La cereza del postre fue, definitivamente, Montmartre. Era uno de los rincones parisinos sobre los que mayor expectativa tenía, porque me era imposible no imaginar que sería uno de los rincones más lindos de la ciudad. Se trata de un barrio en una colina que asciende 130m y que es famoso por su basílica y artistas. Es casi como salir de la ciudad, pues se siente como un pueblo dentro de la metrópolis. Callecitas empedradas que escurren entre casas antiguas, el horizonte siempre coronado por alguna torre o por la cúpula de la Basílica del Sagrado Corazón, el aroma a café, manteca, y todo lo que es bello en el mundo, la música… todo fue lo que esperaba.

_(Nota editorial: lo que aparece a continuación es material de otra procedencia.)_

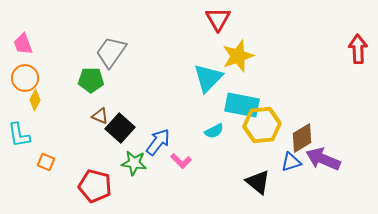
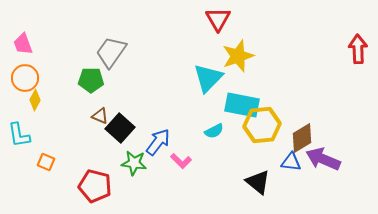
blue triangle: rotated 25 degrees clockwise
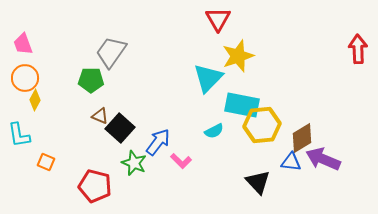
green star: rotated 15 degrees clockwise
black triangle: rotated 8 degrees clockwise
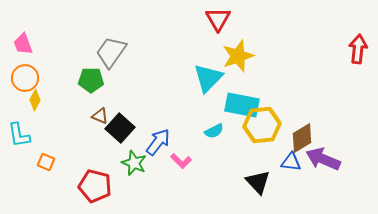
red arrow: rotated 8 degrees clockwise
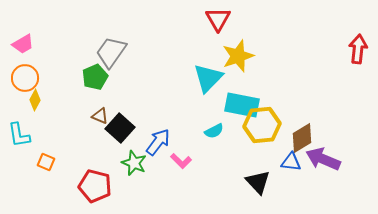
pink trapezoid: rotated 100 degrees counterclockwise
green pentagon: moved 4 px right, 3 px up; rotated 25 degrees counterclockwise
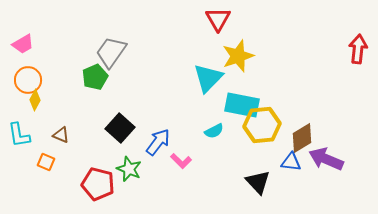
orange circle: moved 3 px right, 2 px down
brown triangle: moved 39 px left, 19 px down
purple arrow: moved 3 px right
green star: moved 5 px left, 6 px down
red pentagon: moved 3 px right, 2 px up
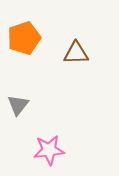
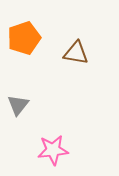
brown triangle: rotated 12 degrees clockwise
pink star: moved 4 px right
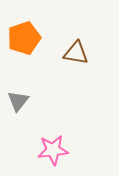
gray triangle: moved 4 px up
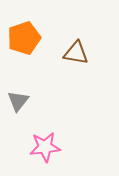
pink star: moved 8 px left, 3 px up
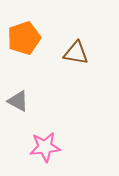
gray triangle: rotated 40 degrees counterclockwise
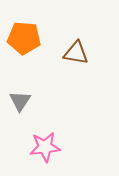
orange pentagon: rotated 24 degrees clockwise
gray triangle: moved 2 px right; rotated 35 degrees clockwise
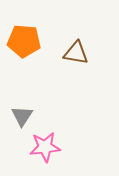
orange pentagon: moved 3 px down
gray triangle: moved 2 px right, 15 px down
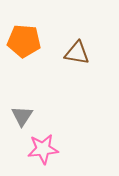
brown triangle: moved 1 px right
pink star: moved 2 px left, 2 px down
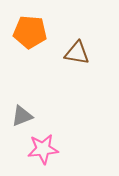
orange pentagon: moved 6 px right, 9 px up
gray triangle: rotated 35 degrees clockwise
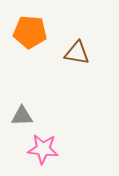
gray triangle: rotated 20 degrees clockwise
pink star: rotated 12 degrees clockwise
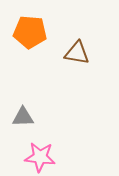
gray triangle: moved 1 px right, 1 px down
pink star: moved 3 px left, 8 px down
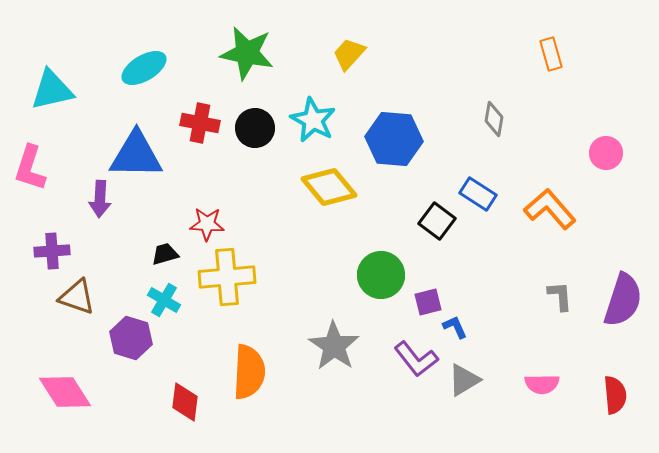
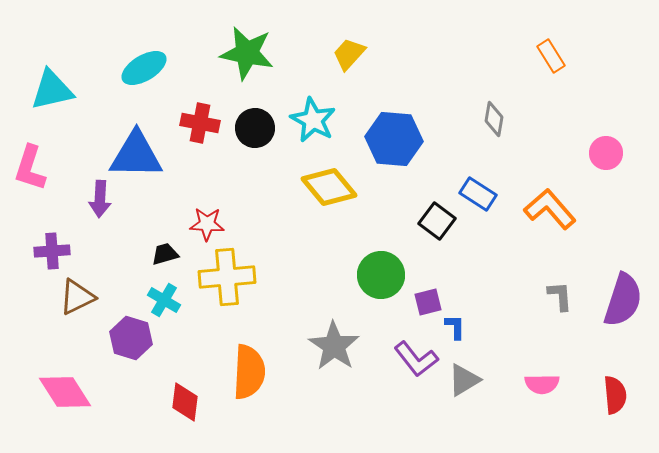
orange rectangle: moved 2 px down; rotated 16 degrees counterclockwise
brown triangle: rotated 45 degrees counterclockwise
blue L-shape: rotated 24 degrees clockwise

Durante la Edad Media fue una zona de conventos, que fueron destruidos tras la Revolución Francesa. Para mediados del siglo XIX empezaron a instalarse en la colina pintores, artesanos, compositores, toda clase de artistas. El ahora barrio parisino se convirtió en la cuna del impresionismo. Posteriormente se instalarían burdeles, cabarets, y el lugar se convertiría en el hogar de miles de personas que se verían desplazadas de París durante el proceso de conversión de la misma en «la ciudad más linda de Europa» impulsado por el Barón Haussmann. Quizá sea este personaje el primer responsable de que hoy hablemos del síndrome de París.

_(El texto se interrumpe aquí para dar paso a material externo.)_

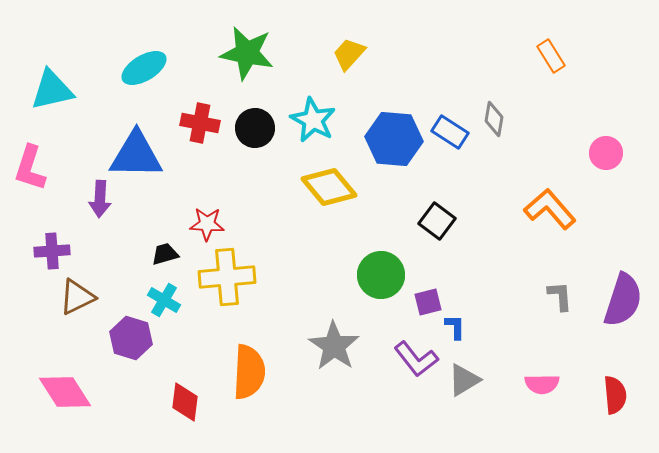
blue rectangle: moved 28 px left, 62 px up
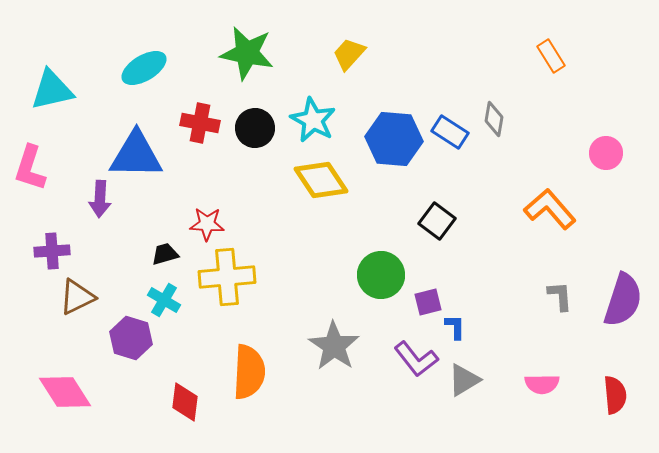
yellow diamond: moved 8 px left, 7 px up; rotated 6 degrees clockwise
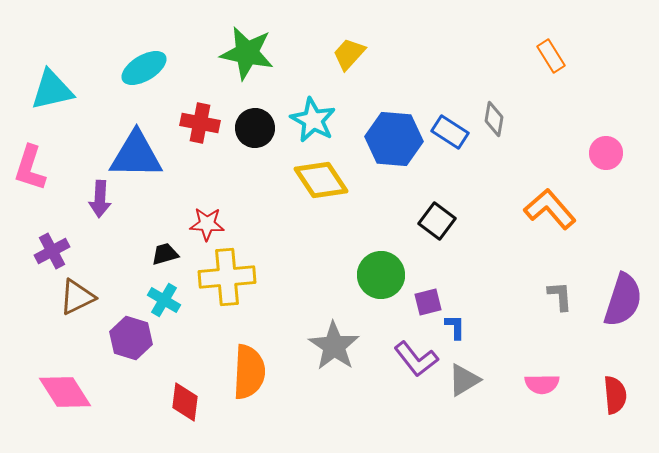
purple cross: rotated 24 degrees counterclockwise
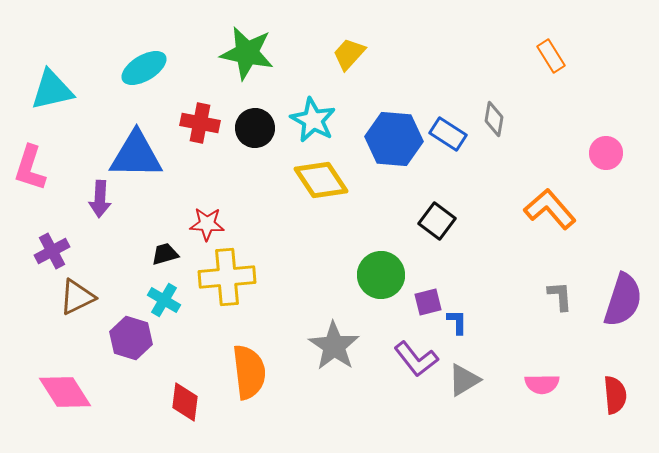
blue rectangle: moved 2 px left, 2 px down
blue L-shape: moved 2 px right, 5 px up
orange semicircle: rotated 10 degrees counterclockwise
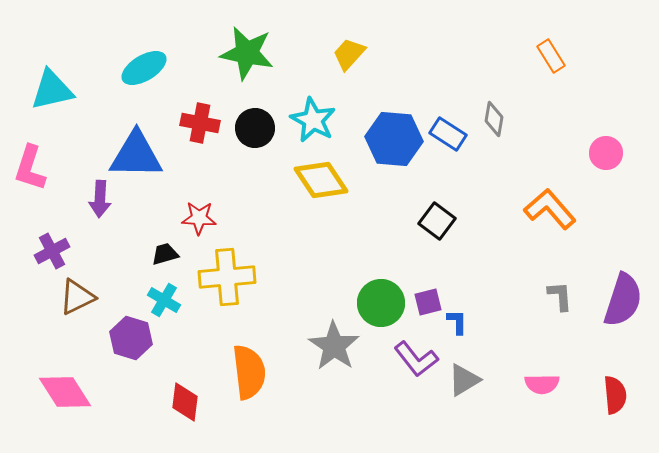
red star: moved 8 px left, 6 px up
green circle: moved 28 px down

¿Qué no esperaba de París? Además de las sensaciones difíciles de adjetivar, la música. Toda esquina y puente parecía ser el lugar de algún artista. Es una ciudad sumamente musical, y no solo musicalizada por el acordeón, como uno esperaría. Cantantes, violinistas, guitarristas, pianistas, por doquier agregando valor a tu visita a su ciudad. París es una ciudad que se enorgullece de las artes en todas sus formas, y lo ha sido desde hace siglos. Quizá uno de los lugares que mejor evidencia ese legado y orgullo que los parisinos demuestran por las artes sea la Ópera Garnier. Otro lugar que parecía «familiar», pero que aún así me dejó con la mandíbula en el suelo. No puedo ni empezar a describirlo, ni lo haré porque este post está quedando muy largo ya.
¿Qué más puedo decirte sobre París? Si llegaste hasta acá, la conclusión es simple. Me encantó. Me emocionó. Me hizo sentir muy feliz afortunado de poder verla con mis propios ojos, aunque sea unos pocos días. En París uno no siente que está viendo una película. Uno se siente parte de ella. Aún así, no me dio nada cercano al síndrome de París. Al de Stendhal tampoco, pero te digo que casi. Lo que sí logré entender cómo esta ciudad puede afectar las mentes de esa manera, y me parece alucinante.
Quizá fue la emoción inigualable de estar en un lugar que siempre se sintió, de alguna manera, inalcanzable. Quizá la buena compañía, porque los viajes son también las personas. Podría pensar en mil factores que hubieran influenciado mi impresión de París, pero comprendí que es difícil resumirlos porque siempre pareciera encontrar alguno más. El mejor resumen ha de ser que a París es bueno ir sin altas expectativas y ver qué le pasa a uno ahí. A París y a cualquier lado, más si se trata de alguno de estos destinos míticos. Sin embargo, también se que es fácil decirlo y, en la práctica, hay veces que es imposible no «hacerse la cabeza» -como decimos en Argentina-. Ya comprobaría en Londres, unos meses luego, lo mal que puede hacer idealizar un lugar sin haberlo conocido. Pero esa es historia para otro post 😉
Ganas de volver me dieron desde que salí de la Gare du Nord. A París le dejé un pedacito de mí y la sonrisa, tatuada desde que llegué, me la traje de vuelta a Berlín.